WORK TO BE COMPLETED:
Reproduce the data verbatim from its first line through the line containing "4: (512, 455)", both included, but leave out the picture lines.

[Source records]
※ ※ ※
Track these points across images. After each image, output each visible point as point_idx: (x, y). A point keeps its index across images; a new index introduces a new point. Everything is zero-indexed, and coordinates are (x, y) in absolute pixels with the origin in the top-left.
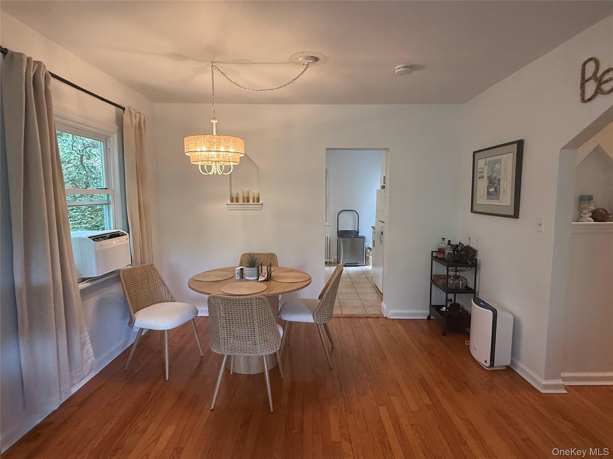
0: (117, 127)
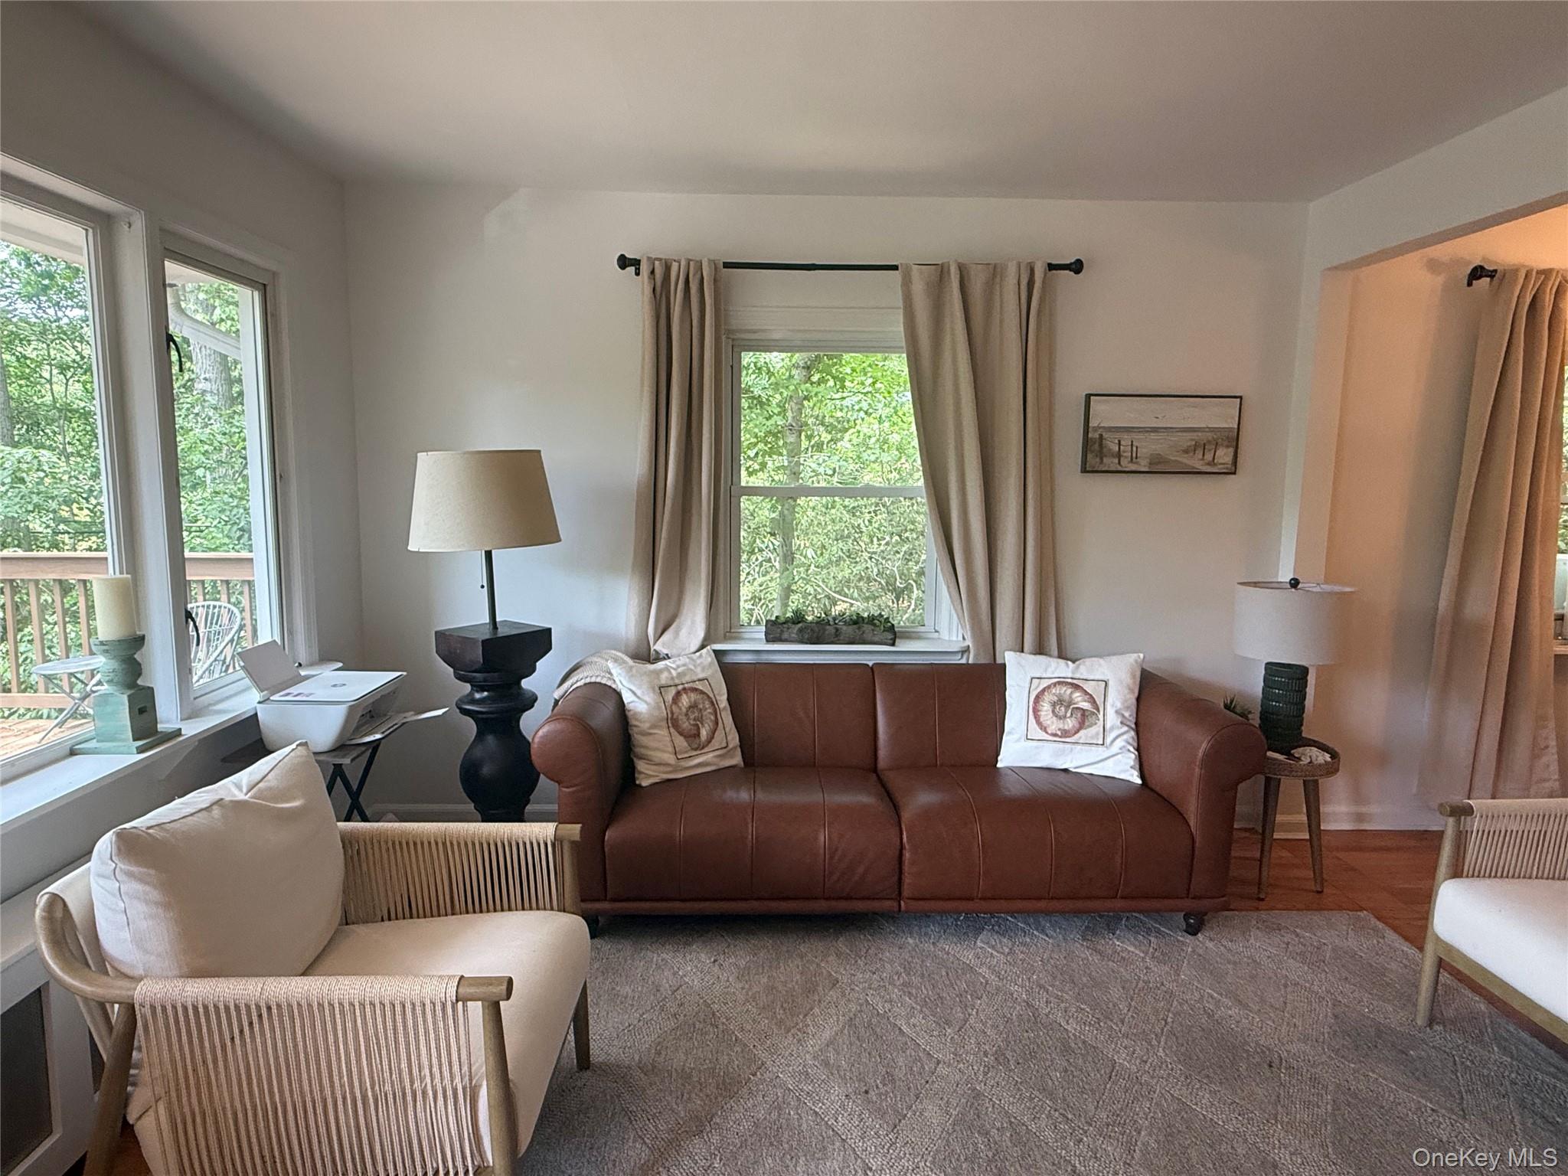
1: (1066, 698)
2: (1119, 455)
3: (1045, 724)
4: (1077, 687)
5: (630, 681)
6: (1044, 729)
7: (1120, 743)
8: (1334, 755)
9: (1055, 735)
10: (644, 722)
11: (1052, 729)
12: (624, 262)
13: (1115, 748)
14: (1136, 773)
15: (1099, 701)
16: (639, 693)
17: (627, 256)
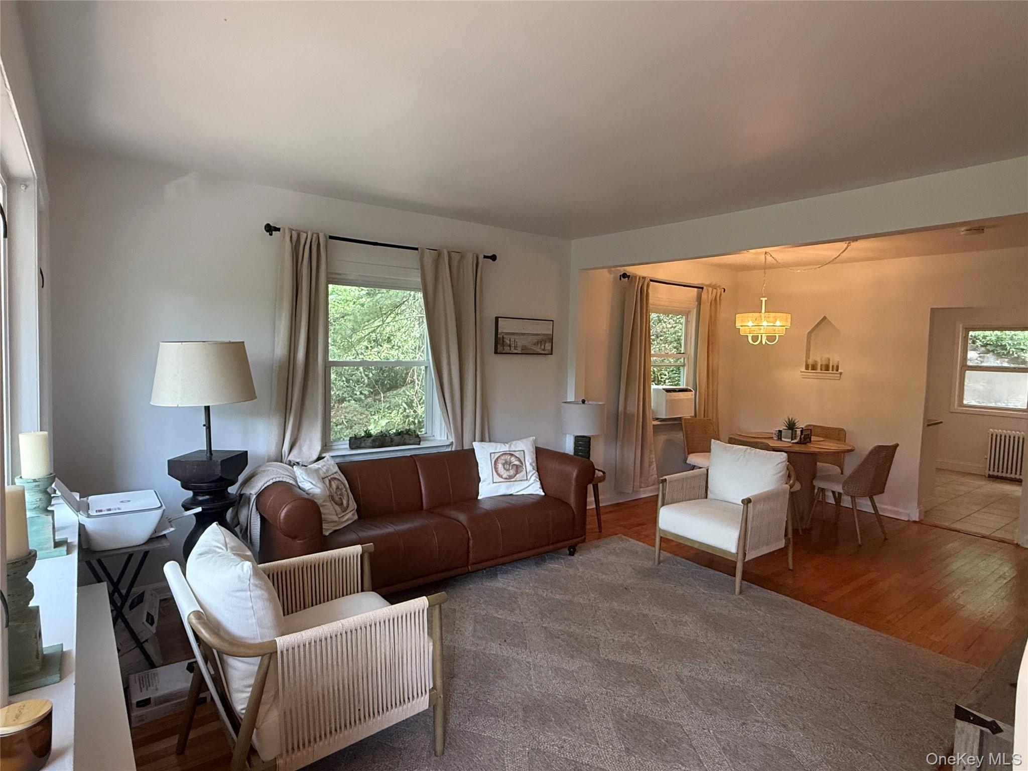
0: (696, 303)
1: (508, 460)
2: (510, 346)
3: (501, 474)
4: (512, 455)
5: (309, 477)
6: (501, 477)
7: (533, 478)
8: (604, 473)
9: (506, 479)
10: (319, 499)
11: (504, 476)
12: (270, 229)
13: (532, 481)
14: (541, 490)
15: (523, 460)
16: (314, 482)
17: (271, 224)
※ ※ ※
ANSWER TO THIS EXERCISE:
Track these points across images. After each image, output each visible point as point_idx: (x, y). A point keeps its index across images; a new index introduces a new point. Everything is zero-indexed, and coordinates are (x, y) in absolute pixels with the origin in the top-left.
0: (117, 127)
1: (1066, 698)
2: (1119, 455)
3: (1045, 724)
4: (1077, 687)
5: (630, 681)
6: (1044, 729)
7: (1120, 743)
8: (1334, 755)
9: (1055, 735)
10: (644, 722)
11: (1052, 729)
12: (624, 262)
13: (1115, 748)
14: (1136, 773)
15: (1099, 701)
16: (639, 693)
17: (627, 256)
0: (696, 303)
1: (508, 460)
2: (510, 346)
3: (501, 474)
4: (512, 455)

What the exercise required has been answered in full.